Some members of the public have expressed concern with the opening of pasar malam (night markets) but they are definitely a much safer place to eat than a shopping complex or closed air-conditioned restaurant.

Improve The Quality Of Your Mask And Mask-Fit

Despite the widespread usage of masks, we still have many issues with mask use, especially poor usage. In addition there is a growing call for the general public to replace cloth masks with medical/surgical masks.

There have been a number of good reviews looking at all the evidence for mask use, cloth mask effectiveness compared to medical/surgical masks, face shields, etc; they include work by Chu et al, Howard et al, Clapp et al, Edelstein and Ramakrishnan and The Royal Society and the British Academy.

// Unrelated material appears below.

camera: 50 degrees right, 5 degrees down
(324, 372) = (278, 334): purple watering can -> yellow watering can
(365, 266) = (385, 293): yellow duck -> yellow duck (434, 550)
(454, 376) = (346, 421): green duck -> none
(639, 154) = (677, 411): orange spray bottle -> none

The key points from all the studies reviewed support that:

  1. Masks are effective in reducing transmission of infected Covid-19 respiratory particles to others (both protect others and protect us).
  2. When compliance to mask wearing by the public is high, spread of the virus is effectively reduced.
  3. Cloth masks are effective if made with multiple layers and hybrid construction (following World Health Organisation guidelines for three layers: outer layer of non-absorbent material, such as polyester or polyester blend; middle layer of non-woven non-absorbent material, such as polypropylene; inner layer of absorbent material, such as cotton). Cloth masks could provide 70-90 per cent filtration efficiency with a good fit and aluminium nose bridge.
  4. The improper fit of a mask can result in a significant decrease in the filtration efficiency. This applies to both medical/surgical masks and cloth masks. Medical/surgical masks with ear loops are poor (38 per cent filtration efficiency) compared to those with ties (72 per cent efficiency).

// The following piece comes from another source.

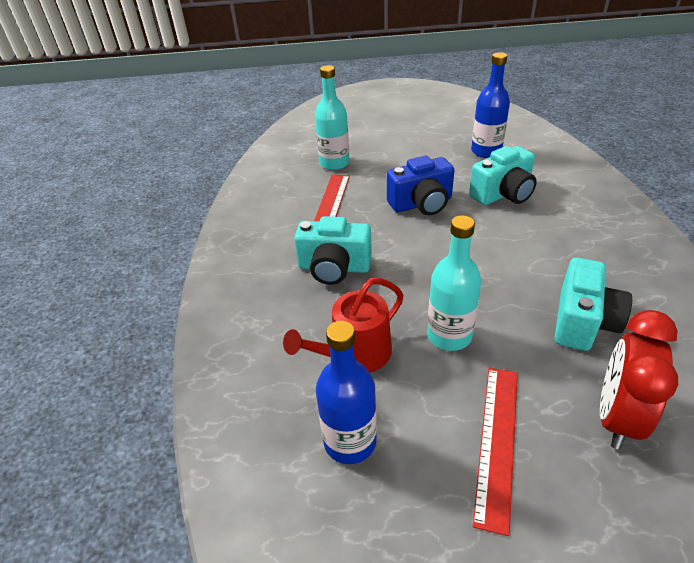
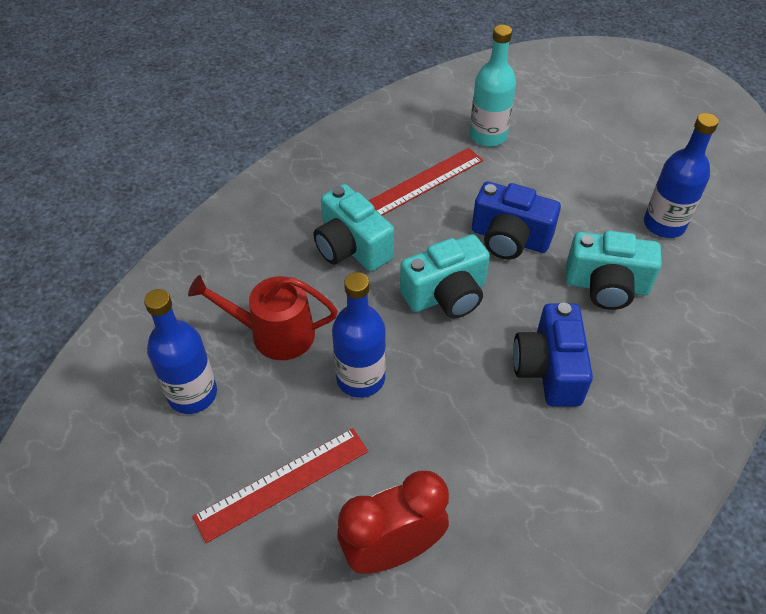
camera: 40 degrees right, 10 degrees up
(449, 335) = (360, 378): turquoise bottle -> blue bottle
(538, 251) = (549, 369): none -> blue camera
(583, 322) = (486, 461): turquoise camera -> turquoise camera (446, 295)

Note that the effective N95 respirator-type masks, used in hospitals, are not discussed here.

The ‘Evaluation of Cloth Masks and Modified Procedure Masks as Personal Protective Equipment for the Public During the COVID-19 Pandemic’ by researchers from the US Centers for Disease Control and Prevention Epicenters Program (Clapp et al) stated as a conclusion that “While modifications to improve medical procedure mask fit can enhance the filtering capability and reduce inhalation of airborne particles, this study demonstrates that the FFEs of consumer-grade masks (cloth masks) available to the public are, in many cases, nearly equivalent to or better than their non-N95 respirator medical mask counterparts.”

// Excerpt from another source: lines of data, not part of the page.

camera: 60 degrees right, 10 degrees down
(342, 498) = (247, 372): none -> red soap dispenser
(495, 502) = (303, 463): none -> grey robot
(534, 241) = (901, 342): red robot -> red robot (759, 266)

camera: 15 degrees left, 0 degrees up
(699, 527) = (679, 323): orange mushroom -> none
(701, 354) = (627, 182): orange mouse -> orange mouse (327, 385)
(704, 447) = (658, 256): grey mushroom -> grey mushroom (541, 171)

Hence it is important that those wearing medical/surgical masks with ear loops work to improve the fit of those masks. The time has come to provide standard guidelines on commercial cloth mask manufacture as in a number of countries. It is better for us to use quality reusable cloth masks, rather than pollute the environment with single use medical/surgical masks (with the plastic in these masks they can last 300-400 years). Finally, no amount of mask usage is of value if the nose is exposed or the mask placed on the chin.

Open Nature Parks And Jungle Trails To The Public

Outdoor activities are relatively safe (not contact sports), provided unrelated persons maintain some physical distancing. Nature parks and jungle trails are safe locations for the public to go to. The current restrictions on forest reserves and jungle trails works against the public, who require some outlets for recreation.

Not all areas are covered in this brief write up but I hope the data and evidence quoted here supports the improvements in our SOPs and works towards improved control of the pandemic locally.

Dr Amar-Singh HSS is a senior consultant paediatrician.

  • This is the personal opinion of the writer or publication and does not necessarily represent the views of CodeBlue.